- ЧТО ТРЕБУЕТСЯ: Обновите строки листинга, заменив "胶包" на "纸箱" во всём листинге и сохранив остальное без изменений. Изображения в ответ не включайте.

[Исходные данные]
<<<<
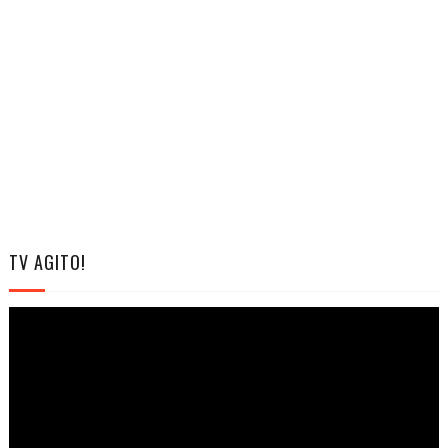
TV AGITO!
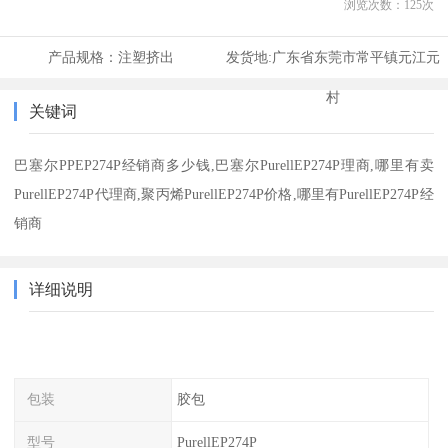
浏览次数：
125
次
产品规格：
注塑挤出
发货地:
广东省东莞市常平镇元江元
村
关键词
巴塞尔PPEP274P经销商多少钱,巴塞尔PurellEP274P理商,哪里有卖
PurellEP274P代理商,聚丙烯PurellEP274P价格,哪里有PurellEP274P经
销商
详细说明
包装
胶包
型号
PurellEP274P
>>>>
- РЕЗУЛЬТАТ:
TV AGITO!
浏览次数：
125
次
产品规格：
注塑挤出
发货地:
广东省东莞市常平镇元江元
村
关键词
巴塞尔PPEP274P经销商多少钱,巴塞尔PurellEP274P理商,哪里有卖
PurellEP274P代理商,聚丙烯PurellEP274P价格,哪里有PurellEP274P经
销商
详细说明
包装
纸箱
型号
PurellEP274P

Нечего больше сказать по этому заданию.